Students Learn About Ethanol Production At CVEC

  • Thursday, 13 October 2022 16:50

CVEC School tours 1

Picture caption: Minneswaska Area High School students (left) and West Central Area Secondary School students (right)

Benson, Oct 14 - Chippewa Valley Ethanol Company (CVEC) hosted plant tours for two schools earlier this week.

On Oct 11, CVEC welcomed 25 students from Minnewaska Area High School’s agriculture processing class followed by 13 students from West Central Area Secondary School’s plant science class on Oct 13. 

“One of our goals in hosting tours for students at our facility is to have them learn about our state’s agriculture and ethanol industries. We also want students to walk away with a better understanding of the important role the ethanol industry plays in bolstering rural economies, reducing greenhouse gas emissions, promoting energy independence and providing savings at the gas pump,” said Chad Friese, CEO of CVEC.

During both tours, students were briefed on the different stages of ethanol production such as incoming grain grading, grain handling, fermentation, grain storage, dried distillers grain production and storage, ethanol storage and shipment.

“The ag processing class explores many different processes of agricultural products and how they can be used. This tour helped the students learn and understand yet another process that turns one product into many different usable products and how that plays into their everyday lives. This tour also helped reinforce the lesson that, in the agricultural industry, we utilize every part of the original product, with many different byproducts, and that we do not waste anything,” said Nick Milbrandt, agriculture teacher at Minnewaska Area High School.

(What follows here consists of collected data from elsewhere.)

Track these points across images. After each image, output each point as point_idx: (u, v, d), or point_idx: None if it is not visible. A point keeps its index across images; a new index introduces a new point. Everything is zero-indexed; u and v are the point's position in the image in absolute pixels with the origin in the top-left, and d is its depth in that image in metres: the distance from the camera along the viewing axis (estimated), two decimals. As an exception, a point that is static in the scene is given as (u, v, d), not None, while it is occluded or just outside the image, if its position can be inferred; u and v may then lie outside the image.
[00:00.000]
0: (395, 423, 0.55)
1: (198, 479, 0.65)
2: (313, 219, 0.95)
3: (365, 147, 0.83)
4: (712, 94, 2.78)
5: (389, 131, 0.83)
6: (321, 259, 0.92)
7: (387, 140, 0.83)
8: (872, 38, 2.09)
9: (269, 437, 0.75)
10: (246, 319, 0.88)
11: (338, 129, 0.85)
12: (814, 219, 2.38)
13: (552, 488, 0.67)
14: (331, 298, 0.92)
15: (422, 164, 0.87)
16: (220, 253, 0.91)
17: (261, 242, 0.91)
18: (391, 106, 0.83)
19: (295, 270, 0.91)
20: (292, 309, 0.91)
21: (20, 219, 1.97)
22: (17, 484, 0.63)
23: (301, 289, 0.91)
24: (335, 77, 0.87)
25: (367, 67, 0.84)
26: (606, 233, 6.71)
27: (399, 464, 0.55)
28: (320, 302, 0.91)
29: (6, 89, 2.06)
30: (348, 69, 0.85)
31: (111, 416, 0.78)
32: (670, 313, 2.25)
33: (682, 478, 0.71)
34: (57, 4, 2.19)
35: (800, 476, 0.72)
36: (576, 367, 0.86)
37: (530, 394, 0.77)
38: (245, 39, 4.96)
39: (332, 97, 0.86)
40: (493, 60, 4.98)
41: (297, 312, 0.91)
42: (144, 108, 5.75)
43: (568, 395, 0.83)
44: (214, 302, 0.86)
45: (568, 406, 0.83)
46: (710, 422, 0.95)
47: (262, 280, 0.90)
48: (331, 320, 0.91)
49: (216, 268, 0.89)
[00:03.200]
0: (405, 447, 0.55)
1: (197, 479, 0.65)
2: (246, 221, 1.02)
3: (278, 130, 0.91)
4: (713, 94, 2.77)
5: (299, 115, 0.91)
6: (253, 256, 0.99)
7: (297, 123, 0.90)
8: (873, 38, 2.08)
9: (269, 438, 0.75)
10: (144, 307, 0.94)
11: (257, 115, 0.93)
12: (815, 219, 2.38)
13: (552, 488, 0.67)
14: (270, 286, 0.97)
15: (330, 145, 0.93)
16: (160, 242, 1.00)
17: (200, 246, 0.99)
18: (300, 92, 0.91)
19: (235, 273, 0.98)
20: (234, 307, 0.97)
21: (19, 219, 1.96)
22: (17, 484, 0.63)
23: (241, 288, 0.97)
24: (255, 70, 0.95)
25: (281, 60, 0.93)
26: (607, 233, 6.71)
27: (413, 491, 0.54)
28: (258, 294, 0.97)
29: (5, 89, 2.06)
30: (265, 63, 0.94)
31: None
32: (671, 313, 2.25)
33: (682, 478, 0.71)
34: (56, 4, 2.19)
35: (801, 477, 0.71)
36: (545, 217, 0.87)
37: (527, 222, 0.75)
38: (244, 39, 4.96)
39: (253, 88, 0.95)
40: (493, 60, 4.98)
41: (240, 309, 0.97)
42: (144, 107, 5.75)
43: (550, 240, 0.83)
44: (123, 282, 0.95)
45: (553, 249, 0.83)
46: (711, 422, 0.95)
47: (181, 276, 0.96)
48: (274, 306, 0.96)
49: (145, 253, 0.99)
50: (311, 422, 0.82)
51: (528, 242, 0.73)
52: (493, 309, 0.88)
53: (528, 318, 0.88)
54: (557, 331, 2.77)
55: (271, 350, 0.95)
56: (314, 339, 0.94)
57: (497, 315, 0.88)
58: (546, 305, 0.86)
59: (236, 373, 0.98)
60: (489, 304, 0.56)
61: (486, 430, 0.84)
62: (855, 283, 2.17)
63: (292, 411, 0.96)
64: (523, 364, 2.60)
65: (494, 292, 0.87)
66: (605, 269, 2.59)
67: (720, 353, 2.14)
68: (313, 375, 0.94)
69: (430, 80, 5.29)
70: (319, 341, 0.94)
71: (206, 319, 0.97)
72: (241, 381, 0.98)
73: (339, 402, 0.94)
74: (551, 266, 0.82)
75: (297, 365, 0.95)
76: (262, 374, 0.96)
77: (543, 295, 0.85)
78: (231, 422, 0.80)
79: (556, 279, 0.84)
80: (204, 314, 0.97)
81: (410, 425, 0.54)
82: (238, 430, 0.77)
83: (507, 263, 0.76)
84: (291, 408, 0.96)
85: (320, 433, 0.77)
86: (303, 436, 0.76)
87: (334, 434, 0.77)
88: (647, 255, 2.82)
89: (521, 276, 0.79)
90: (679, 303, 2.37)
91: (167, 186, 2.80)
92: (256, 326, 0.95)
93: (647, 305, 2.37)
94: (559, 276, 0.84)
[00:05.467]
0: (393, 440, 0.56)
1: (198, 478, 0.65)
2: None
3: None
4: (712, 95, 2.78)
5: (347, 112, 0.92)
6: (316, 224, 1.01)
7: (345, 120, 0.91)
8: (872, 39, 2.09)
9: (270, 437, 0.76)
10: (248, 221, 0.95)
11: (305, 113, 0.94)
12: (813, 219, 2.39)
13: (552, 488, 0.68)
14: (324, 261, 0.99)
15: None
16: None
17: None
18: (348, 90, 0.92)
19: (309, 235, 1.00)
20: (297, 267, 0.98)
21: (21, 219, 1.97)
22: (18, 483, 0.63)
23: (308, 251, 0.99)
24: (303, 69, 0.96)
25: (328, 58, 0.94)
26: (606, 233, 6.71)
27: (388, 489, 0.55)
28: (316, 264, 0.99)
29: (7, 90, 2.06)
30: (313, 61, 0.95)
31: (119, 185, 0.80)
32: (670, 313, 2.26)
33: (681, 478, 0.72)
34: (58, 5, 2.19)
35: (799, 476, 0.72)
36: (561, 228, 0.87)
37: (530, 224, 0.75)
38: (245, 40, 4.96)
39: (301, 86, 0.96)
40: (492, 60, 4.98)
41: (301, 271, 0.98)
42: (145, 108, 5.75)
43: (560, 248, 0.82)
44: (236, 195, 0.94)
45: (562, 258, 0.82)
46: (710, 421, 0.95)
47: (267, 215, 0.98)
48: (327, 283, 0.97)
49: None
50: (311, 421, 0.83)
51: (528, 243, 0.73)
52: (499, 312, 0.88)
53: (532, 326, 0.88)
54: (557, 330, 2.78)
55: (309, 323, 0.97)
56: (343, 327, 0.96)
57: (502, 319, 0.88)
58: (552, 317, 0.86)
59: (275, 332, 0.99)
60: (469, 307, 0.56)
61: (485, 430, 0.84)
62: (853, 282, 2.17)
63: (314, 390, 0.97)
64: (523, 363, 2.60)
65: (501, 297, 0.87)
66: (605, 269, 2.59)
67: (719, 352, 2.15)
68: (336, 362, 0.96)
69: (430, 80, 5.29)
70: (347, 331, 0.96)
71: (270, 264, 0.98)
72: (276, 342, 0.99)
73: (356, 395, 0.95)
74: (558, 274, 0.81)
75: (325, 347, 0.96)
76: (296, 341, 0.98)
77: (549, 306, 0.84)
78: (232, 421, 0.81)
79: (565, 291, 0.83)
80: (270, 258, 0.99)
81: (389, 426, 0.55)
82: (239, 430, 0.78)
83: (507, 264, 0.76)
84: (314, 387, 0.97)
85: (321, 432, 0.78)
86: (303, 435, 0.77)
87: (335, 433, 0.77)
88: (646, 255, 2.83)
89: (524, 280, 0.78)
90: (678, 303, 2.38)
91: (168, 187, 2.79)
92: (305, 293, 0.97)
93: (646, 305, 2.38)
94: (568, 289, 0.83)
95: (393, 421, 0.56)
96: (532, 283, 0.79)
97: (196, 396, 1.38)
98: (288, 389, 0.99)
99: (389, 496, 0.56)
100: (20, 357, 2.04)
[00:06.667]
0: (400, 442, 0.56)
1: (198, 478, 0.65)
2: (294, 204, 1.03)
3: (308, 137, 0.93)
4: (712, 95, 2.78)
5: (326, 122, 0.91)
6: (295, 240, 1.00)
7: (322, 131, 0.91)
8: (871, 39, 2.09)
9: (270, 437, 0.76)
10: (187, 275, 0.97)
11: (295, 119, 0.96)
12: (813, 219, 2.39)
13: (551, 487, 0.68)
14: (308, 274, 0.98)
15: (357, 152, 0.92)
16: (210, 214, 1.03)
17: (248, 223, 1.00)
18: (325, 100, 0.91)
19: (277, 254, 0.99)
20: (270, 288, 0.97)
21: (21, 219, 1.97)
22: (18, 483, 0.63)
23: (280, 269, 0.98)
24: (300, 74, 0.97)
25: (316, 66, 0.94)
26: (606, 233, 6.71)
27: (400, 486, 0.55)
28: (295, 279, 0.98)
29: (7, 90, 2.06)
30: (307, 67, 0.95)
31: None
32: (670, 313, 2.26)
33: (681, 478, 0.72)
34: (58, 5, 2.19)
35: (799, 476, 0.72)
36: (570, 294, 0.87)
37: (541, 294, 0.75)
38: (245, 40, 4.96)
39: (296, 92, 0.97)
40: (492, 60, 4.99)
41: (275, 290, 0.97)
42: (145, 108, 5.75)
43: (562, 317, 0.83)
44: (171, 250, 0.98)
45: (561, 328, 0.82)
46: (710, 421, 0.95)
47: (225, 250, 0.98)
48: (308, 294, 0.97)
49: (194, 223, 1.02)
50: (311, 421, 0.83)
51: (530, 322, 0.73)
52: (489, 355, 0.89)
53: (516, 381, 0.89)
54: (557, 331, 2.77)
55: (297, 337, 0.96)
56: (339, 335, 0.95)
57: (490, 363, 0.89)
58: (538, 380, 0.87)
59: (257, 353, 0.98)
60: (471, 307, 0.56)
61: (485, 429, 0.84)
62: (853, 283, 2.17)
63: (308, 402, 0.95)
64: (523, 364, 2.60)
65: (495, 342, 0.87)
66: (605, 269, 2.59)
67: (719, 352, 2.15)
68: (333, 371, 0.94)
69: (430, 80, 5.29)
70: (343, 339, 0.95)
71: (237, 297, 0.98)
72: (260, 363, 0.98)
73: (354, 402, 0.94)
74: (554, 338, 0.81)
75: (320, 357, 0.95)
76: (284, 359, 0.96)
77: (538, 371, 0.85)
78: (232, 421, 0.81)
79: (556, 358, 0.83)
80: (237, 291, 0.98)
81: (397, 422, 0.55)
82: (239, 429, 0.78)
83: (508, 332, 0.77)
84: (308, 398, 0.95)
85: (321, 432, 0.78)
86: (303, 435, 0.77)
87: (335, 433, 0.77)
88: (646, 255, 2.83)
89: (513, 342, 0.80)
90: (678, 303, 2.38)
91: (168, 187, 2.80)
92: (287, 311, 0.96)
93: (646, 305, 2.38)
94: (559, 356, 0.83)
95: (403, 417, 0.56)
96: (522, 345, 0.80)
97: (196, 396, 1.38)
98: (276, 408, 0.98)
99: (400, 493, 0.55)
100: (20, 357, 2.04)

Both tours were organized by the Minnesota Bio-Fuels Association (MN Bio-Fuels). CVEC is a member of MN Bio-Fuels.

“The CVEC tour was a great way to inform students about the process of producing ethanol and the relationship that ethanol production has with the agriculture industry and local community growth. What is more important with students now is that this tour introduces them to the ethanol industry at a time when there is serious debate about our future fuel options.” 

“Fuel sources such as petroleum and large-scale electrical production, such as coal fired power plants, do not have production sites nearby and this gave our students an opportunity to see large scale renewable fuel production right in our backyard. We have taken this tour before and always enjoy the ethanol industry reaching out to schools to get students some real-life experiences,” said Eric Sawatzke, agriculture teacher at West Central Area Secondary School.